**Set exercise:**
Can you recast the lines from the one holding "class: Magnoliopsida" through the end of the rows, inclusive, as a Markdown table with the columns No. and Line, skipping blank lines and leaving out the pictures?

----- Stored records -----

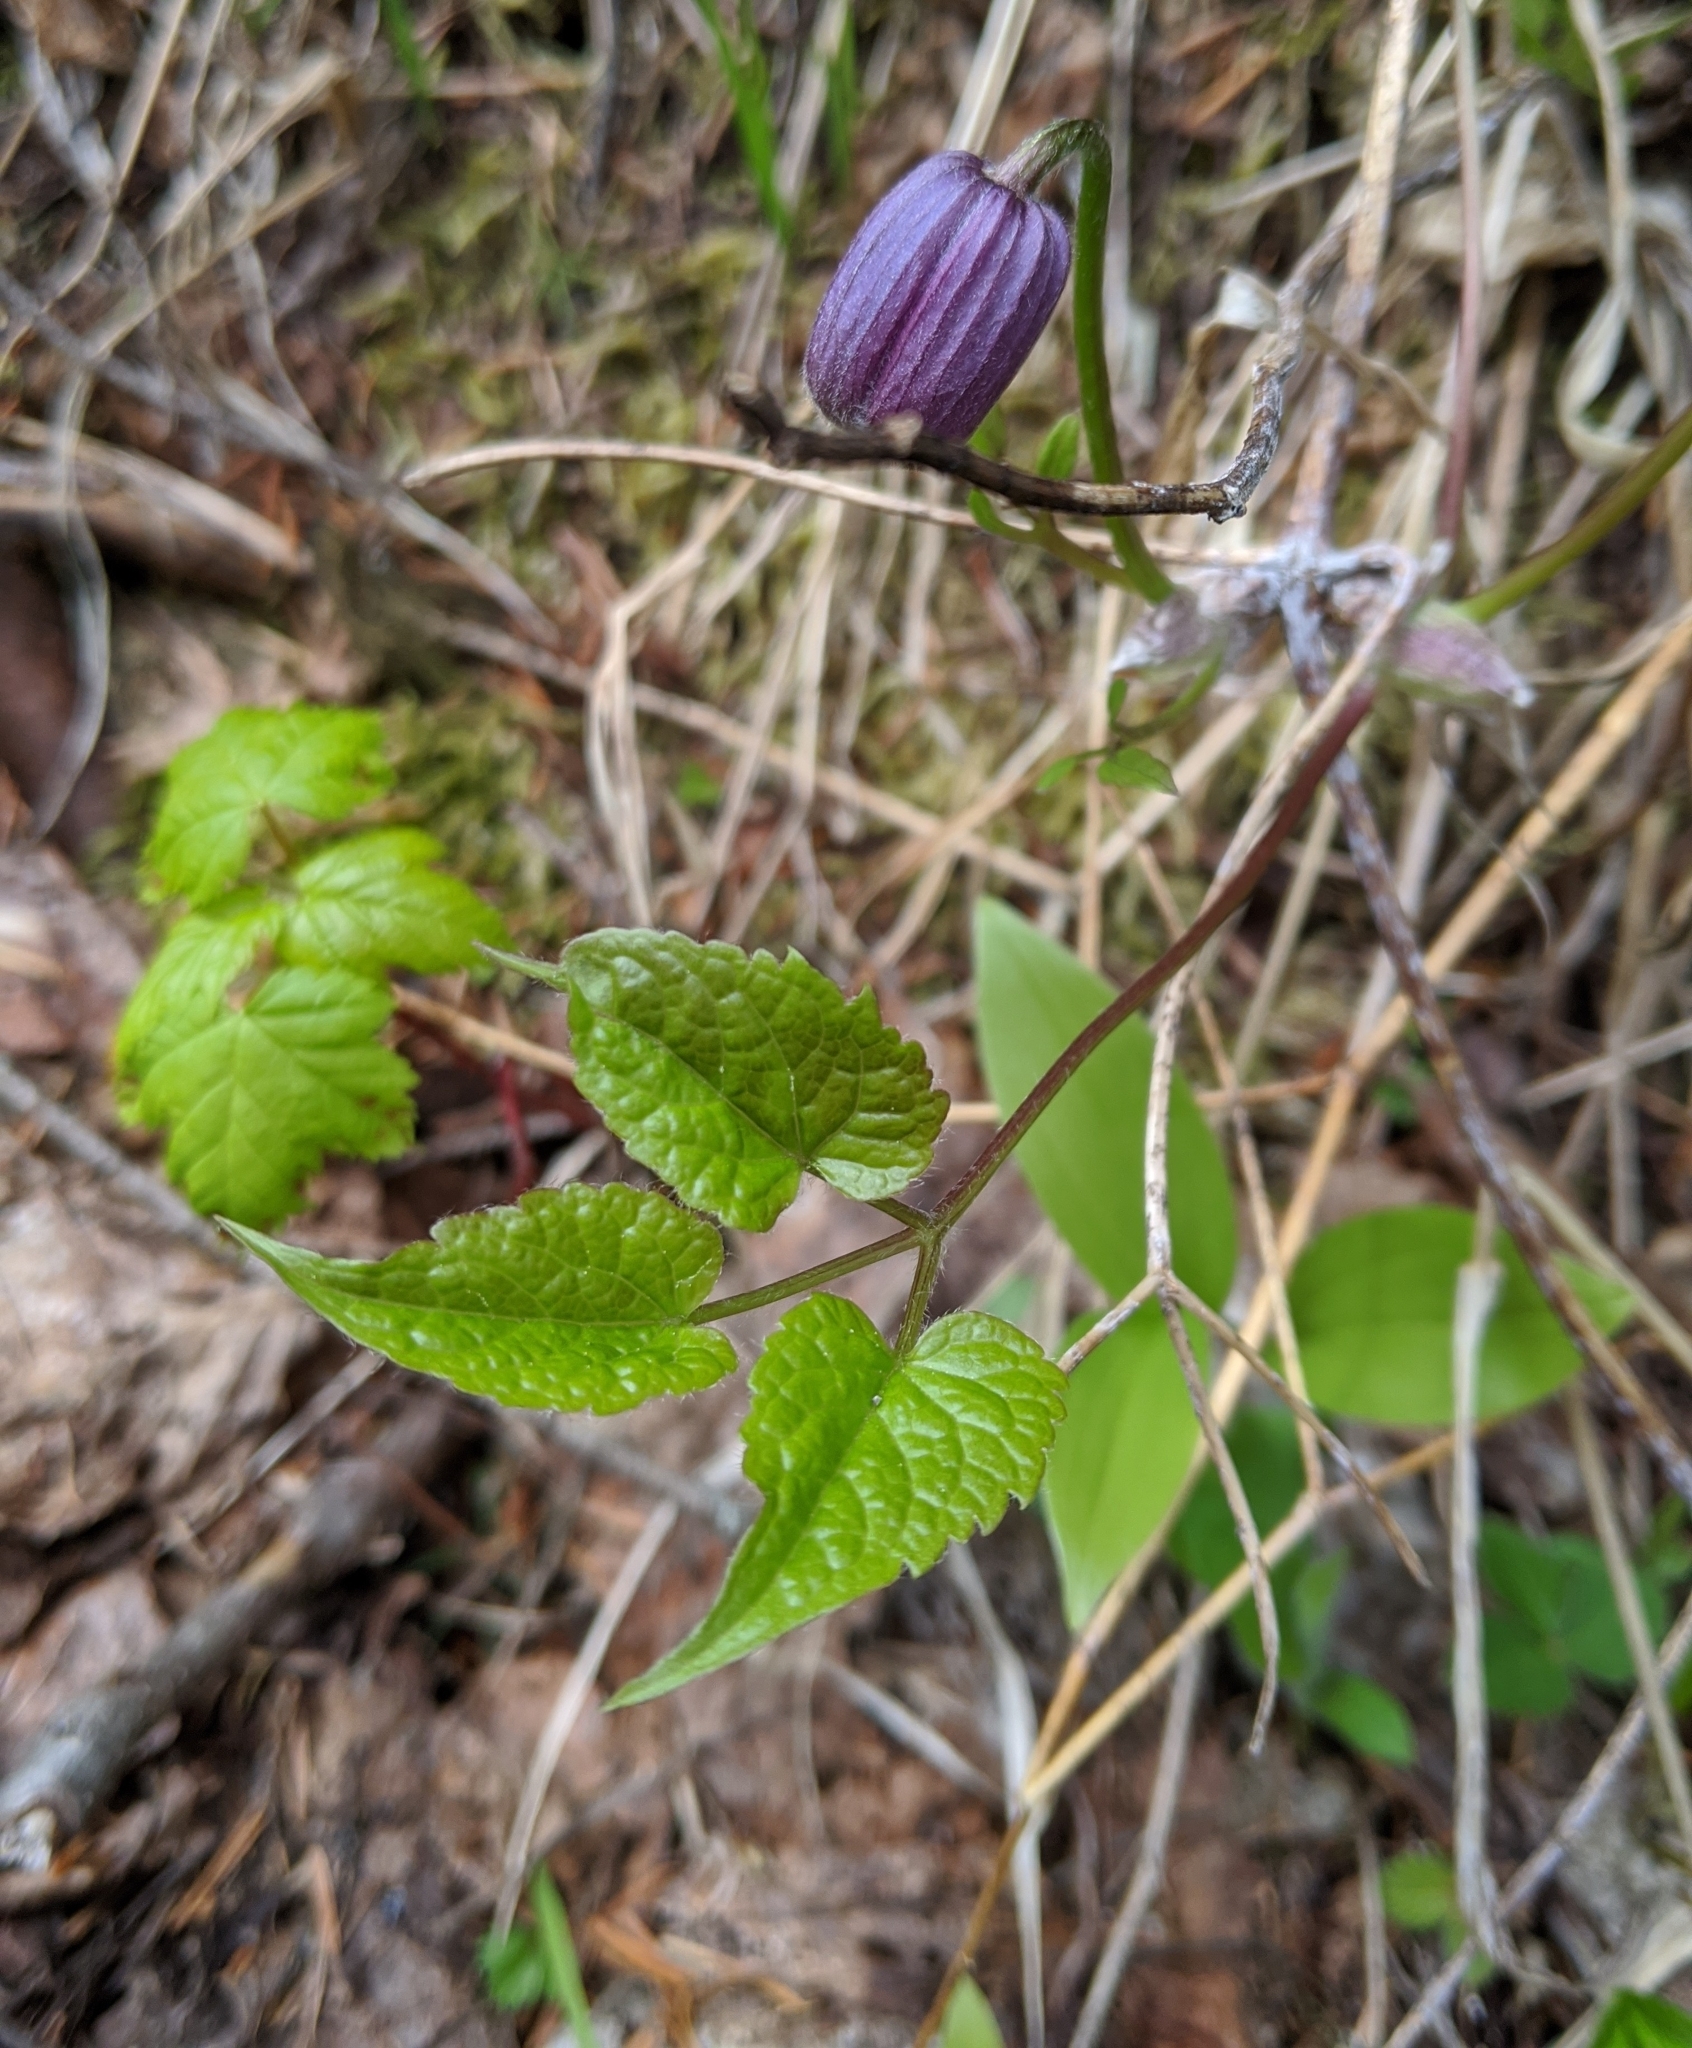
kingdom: Plantae
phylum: Tracheophyta
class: Magnoliopsida
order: Ranunculales
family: Ranunculaceae
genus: Clematis
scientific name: Clematis occidentalis
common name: Purple clematis
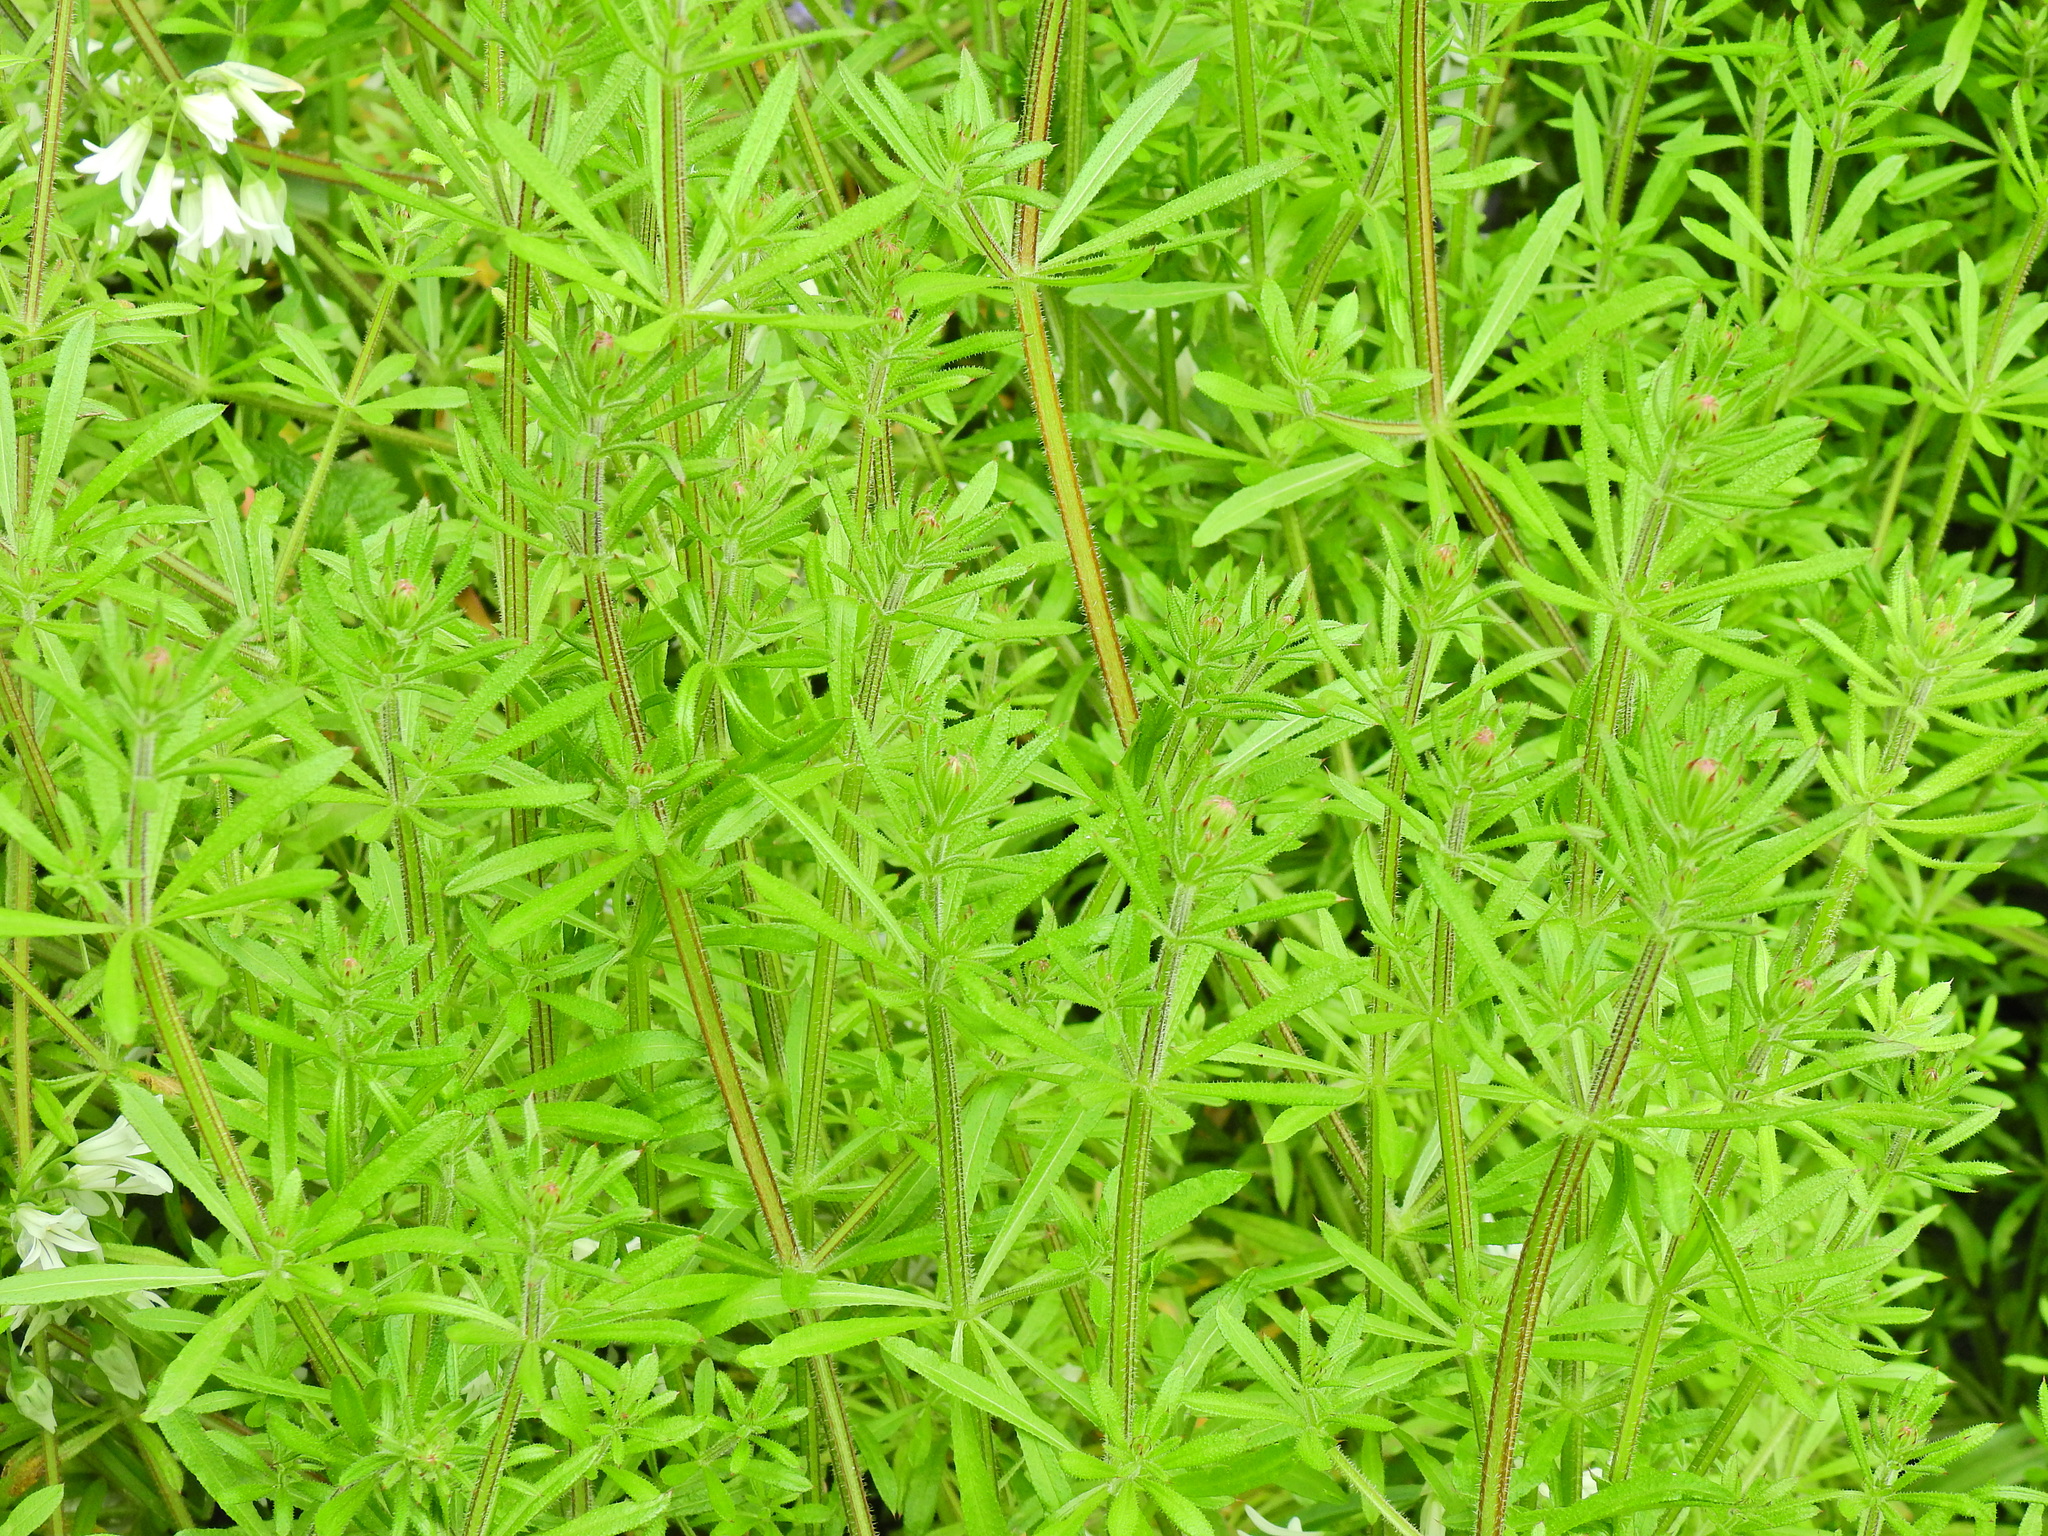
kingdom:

-----

**Task response:**
| No. | Line |
|---|---|
| 1 | class: Magnoliopsida |
| 2 | order: Ranunculales |
| 3 | family: Ranunculaceae |
| 4 | genus: Clematis |
| 5 | scientific name: Clematis occidentalis |
| 6 | common name: Purple clematis |
| 7 | kingdom: |